Halkçılık: Devletin halk için var olduğunu herkesin devlet karşısında eşit olduğunu ifade eder.
Laiklik: Din ve devlet işlerinin biri birinden ayrılmasını ifade eder.
Devletçilik: Halkın gücünün yetmediği yerde, devleti varlığı girer.
Devrimcilik: Eski geleneklere bağlı kalarak çağı yakalamak için devinim içindeki hayatta toplumun ileriye dönük dinamik hareketini ifade eder.

Bu ilkelerin 3'ü (Cumhuriyetçilik, Milliyetçilik, Laiklik) Fransız devriminden alınmıştır. Sovyet devriminden alınan ilkeler ise (Devrimcilik Halkçılık, Devletçilik). Türkiye Cumhuriyeti muhteşem tasarlanmış bir eser. Şimdi bugünde CHP'nin başında Cumhurbaşkanı Erdoğan'ın da sık sık değinerek hiç unutturmadığı gibi 9 seçim kaybetmiş bir genel başkan var. Değişim değişim derken, Dersimli olmuş, yeni CHP'den medet ummuş bir partinin ana arterlerini by-pass etmek için bilerek veya bilmeyerek anlayamadığımız politikalar uygulayan. Son örneği de seçime çok az bir süre kalmasına rağmen İzmir'e bir aday atayamaması krizi.

***

Yeni CHP oluşurken İzmir'in önder kadınları olarak STK guruplarında yer alarak iki kez Ankara'ya gittik. CHP genel merkezini ve TBMM'de çoğu CHP milletvekilleriniz ziyaret ettik. İzmir'deki parti politikalarından dolayı rahatsızlıkları ilettik. Hiçbiri kulaklarına inanamadı ve söylediklerimizden de hoşlanmadı. Anlaşılan Ankara'dan İzmir farklı görünüyor. Yine DP'ye döneceğim, rahmetli başkanı "Odun koysam seçtiririm" demişti.
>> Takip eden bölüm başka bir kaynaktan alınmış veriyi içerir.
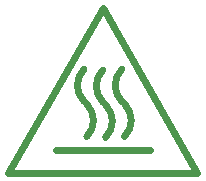
<source format=gbr>
%TF.GenerationSoftware,KiCad,Pcbnew,(6.0.9-0)*%
%TF.CreationDate,2023-03-02T18:42:41+01:00*%
%TF.ProjectId,untitled,756e7469-746c-4656-942e-6b696361645f,rev?*%
%TF.SameCoordinates,Original*%
%TF.FileFunction,Legend,Bot*%
%TF.FilePolarity,Positive*%
%FSLAX46Y46*%
G04 Gerber Fmt 4.6, Leading zero omitted, Abs format (unit mm)*
G04 Created by KiCad (PCBNEW (6.0.9-0)) date 2023-03-02 18:42:41*
%MOMM*%
%LPD*%
G01*
G04 APERTURE LIST*
%ADD10C,0.600000*%
G04 APERTURE END LIST*
D10*
X78709990Y-89389950D02*
X94710010Y-89389950D01*
X86710073Y-80658613D02*
G75*
G03*
X86144370Y-82024280I1365627J-1365687D01*
G01*
X85344358Y-86286998D02*
G75*
G03*
X85910060Y-84921320I-1365658J1365698D01*
G01*
X88310013Y-80590003D02*
G75*
G03*
X87744320Y-81955670I1365687J-1365697D01*
G01*
X86944411Y-86355601D02*
G75*
G03*
X87510100Y-84989930I-1365711J1365701D01*
G01*
X85910042Y-84921320D02*
G75*
G03*
X85344370Y-83555640I-1931342J20D01*
G01*
X86710000Y-75390000D02*
X94710010Y-89389950D01*
X85110018Y-80589998D02*
G75*
G03*
X84544320Y-81955670I1365682J-1365702D01*
G01*
X89110042Y-84921320D02*
G75*
G03*
X88544370Y-83555640I-1931342J20D01*
G01*
X84544351Y-81955670D02*
G75*
G03*
X85110010Y-83321350I1931349J-30D01*
G01*
X85109980Y-83321360D02*
X85344390Y-83555650D01*
X88544351Y-86286991D02*
G75*
G03*
X89110050Y-84921320I-1365651J1365691D01*
G01*
X86144372Y-82024280D02*
G75*
G03*
X86710050Y-83389960I1931328J-20D01*
G01*
X87510070Y-84989930D02*
G75*
G03*
X86944420Y-83624250I-1931370J30D01*
G01*
X88309920Y-83321360D02*
X88544310Y-83555650D01*
X86710000Y-83390010D02*
X86944410Y-83624230D01*
X78709990Y-89389950D02*
X86710000Y-75390000D01*
X87744344Y-81955670D02*
G75*
G03*
X88310000Y-83321350I1931356J-30D01*
G01*
X82710010Y-87389950D02*
X90710020Y-87389950D01*
M02*

</source>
Acaba bugünkü CHP'nin de İzmir'e bakışı bu mu? 31 Mart seçimlerinde Ege ve İzmir'de CHP'lilerin bir birine düşürüldüğünü izliyoruz. Son derece beceriksiz, basiretsiz ve hoyrat bir yaklaşımla. Ben bir İzmirli olarak başta her türlü baskı ve tehdide karşın düzgün, namuslu kalabilen BŞB başkanımız başta olmak üzere isimleri geçen diğer değerli kişileri polemiğe iten CHP Genel Başkanı ve merkezi yönetimi kınıyorum. Ayrıca İzmir'in ruhuna aykırı bir dayatma, iki dudağı arasında tuttuğu kararlarla eleştirdiği AKP'nin demokrasi tablosundan daha gerilerinde göründüğü, hatta sanki İzmirlileri galeyana getirip Atatürk'ün partisinden bizleri uzaklaştırmak mı istediğine karar veremedim.